大阪大学の正門の前にて
フルブライトストーリー
大阪大学の正門の前にて
原文は英語です
North Carolina State University で Associate Professor として教鞭をとるチャールズ・スミス博士は、統計学および統計学を応用したバイオマスマティクスを専門としている。スミス博士は2023年、フルブライターとして来日し、大阪大学で研究を行なった。日本で研究したいというスミス博士の長年の希望は現実のものとなり、研究だけでなく文化的な側面でも忘れ難い経験となった。
しかし、フルブライト奨学金獲得までの道のりは平坦ではなかった。所属大学のセミナーでフルブライトの存在を知ったあと、生命科学分野の同僚からその詳細を訊き、応募を決めた。2回連続で選考から外れてしまったが、スミス博士は諦めず、新型コロナウイルス感染症パンデミックの混乱の中、翌年も自分を信じて応募した。ついに「三度目の正直」で念願が叶い、2023年9月から2024年2月までの6カ月間の講師・研究員プログラムで来日した。
日本での所属先である大阪大学では、人間の歩行と姿勢の傾きについてのバイオダイナミクスの研究を行なった。スマートフォンの仕様が人間の歩行パターンに与える影響、疾患や年齢が姿勢制御に与える影響などについて調べた。こうした一連の研究成果は Scientific Reports 誌に論文が採択され、フロリダ州のオーランドで開催された国際会議 the IEEE EMBS での発表として結実した (IEEE EMBS: the Institute of Electrical and Electronics Engineers (IEEE), Engineering in Medicine and Biology Society (EMBS))。

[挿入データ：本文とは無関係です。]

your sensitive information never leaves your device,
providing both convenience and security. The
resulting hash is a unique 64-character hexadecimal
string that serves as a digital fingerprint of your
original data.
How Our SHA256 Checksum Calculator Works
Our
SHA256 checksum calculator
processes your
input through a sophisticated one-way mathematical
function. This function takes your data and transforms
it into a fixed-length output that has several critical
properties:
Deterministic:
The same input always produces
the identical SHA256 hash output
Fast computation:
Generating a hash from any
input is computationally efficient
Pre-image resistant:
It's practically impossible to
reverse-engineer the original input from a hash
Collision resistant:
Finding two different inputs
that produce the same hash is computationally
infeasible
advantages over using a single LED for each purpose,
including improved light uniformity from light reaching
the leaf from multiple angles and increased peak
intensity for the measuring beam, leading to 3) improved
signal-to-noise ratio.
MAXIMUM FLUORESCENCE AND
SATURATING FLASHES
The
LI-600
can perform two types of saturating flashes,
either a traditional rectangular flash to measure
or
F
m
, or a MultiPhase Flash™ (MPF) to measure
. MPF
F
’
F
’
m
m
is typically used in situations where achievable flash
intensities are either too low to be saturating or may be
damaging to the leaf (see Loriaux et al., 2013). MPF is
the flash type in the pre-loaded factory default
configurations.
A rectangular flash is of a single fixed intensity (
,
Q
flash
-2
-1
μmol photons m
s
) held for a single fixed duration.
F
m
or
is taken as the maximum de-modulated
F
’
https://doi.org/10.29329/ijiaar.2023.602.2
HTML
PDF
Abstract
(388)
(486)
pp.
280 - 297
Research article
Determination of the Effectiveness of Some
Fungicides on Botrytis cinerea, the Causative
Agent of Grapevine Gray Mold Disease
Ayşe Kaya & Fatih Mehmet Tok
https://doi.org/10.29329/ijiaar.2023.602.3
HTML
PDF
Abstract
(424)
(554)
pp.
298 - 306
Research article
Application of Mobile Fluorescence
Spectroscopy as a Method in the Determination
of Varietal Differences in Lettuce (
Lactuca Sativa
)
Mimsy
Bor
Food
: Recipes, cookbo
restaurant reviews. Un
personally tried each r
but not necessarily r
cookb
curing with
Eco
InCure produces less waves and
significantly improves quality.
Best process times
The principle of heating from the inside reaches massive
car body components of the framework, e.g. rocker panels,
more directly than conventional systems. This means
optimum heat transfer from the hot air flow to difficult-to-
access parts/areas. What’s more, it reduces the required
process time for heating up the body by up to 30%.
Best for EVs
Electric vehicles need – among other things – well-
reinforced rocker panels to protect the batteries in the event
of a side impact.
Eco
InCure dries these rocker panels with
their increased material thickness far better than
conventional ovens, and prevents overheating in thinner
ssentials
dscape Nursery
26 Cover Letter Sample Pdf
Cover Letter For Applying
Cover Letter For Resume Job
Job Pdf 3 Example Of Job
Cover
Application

スミス博士は、研究のほか、エンジニアと工学部の学部生を対象に統計学の講義も行った。大阪大学の教育環境は、刺激的でインクルーシブだと感じた。また、日本のアカデミアにおける確固とした労働倫理やディスカッションにおけるオープンさも実感し、米国との違いを感じたと言う。
スミス博士は、初週からジャーナルクラブ(論文輪読会)や研究発表など日々の活動に積極的に参加した。来日直後でまだ時差ボケが抜けきらないような時期から研究室のイベントへの参加を誘われるなど、いつどんなときでも、同じ研究室の18名の学生たちはスミス博士を研究室に馴染ませようと最大限の努力をしてくれたと、感慨深く振り返る。「国際教育交流センターのスタッフの皆様も、あたたかく迎えてくださって、フィールドトリップやソーシャルイベントなどを通して他学部の学生たちとも交流する機会を得ることができました。おかげで多くの方と打ち解けることができました」
スミス博士は日本滞在中、鹿児島、京都、奈良、広島と、日本中を旅した。それぞれの土地の料理や、城や博物館へ訪問し、豊かで活気に満ちた日本の文化を存分に味わうことができた。特に印象深かった出来事として、アメリカの地元のアメフトチームと遭遇し、図らずもボール投げの練習に参加したことを挙げた。
日本文化に興味を持ち、長年俳句を嗜んできたスミス博士にとって、文化面でも特別な経験をした。俳句を通じて朝日新聞の俳句編集者と縁がつながり、俳句と統計学の共通点について分野の垣根を越えて論じる記事を共同で執筆したのだ。同記事は、American Statistical Association が発行する CHANCE magazine の2025年2月号に掲載される予定だという。「日本では何度も『俳句』を肌で感じる瞬間があり、心の琴線に触れる経験でした。俳句とは、胸に訴えるその瞬間を詩という形で切り取って詠みます。他の人もその情景を同じように思い描けるようにするためです」
スミス博士は自身の経験を振り返り、フルブライト・プログラムへの応募を考える人に対して次のようにエールを送った。「焦らないことが重要です。応募1回目で不合格になったとしても、失敗から学び、挑み続けることで道は開けると思います。異文化への敬意を胸に、オープンな気持ちで新しい経験を存分に吸収してください。何か間違えてしまうこともあるかと思いますが、謙虚な気持ちで接すれば相手もきっとわかってくれるでしょう」
スミス博士にとって、フルブライト・プログラムは単なる研究交流ではなく、それを超えた経験となった。研究の幅が広がったことはもちろん、文化に対する理解も深まり、自分自身に変革をもたらしたと振り返る。彼の経験は、国際共同研究と相互理解の促進を目指す本プログラムのミッションをまさに体現したものだと言えよう。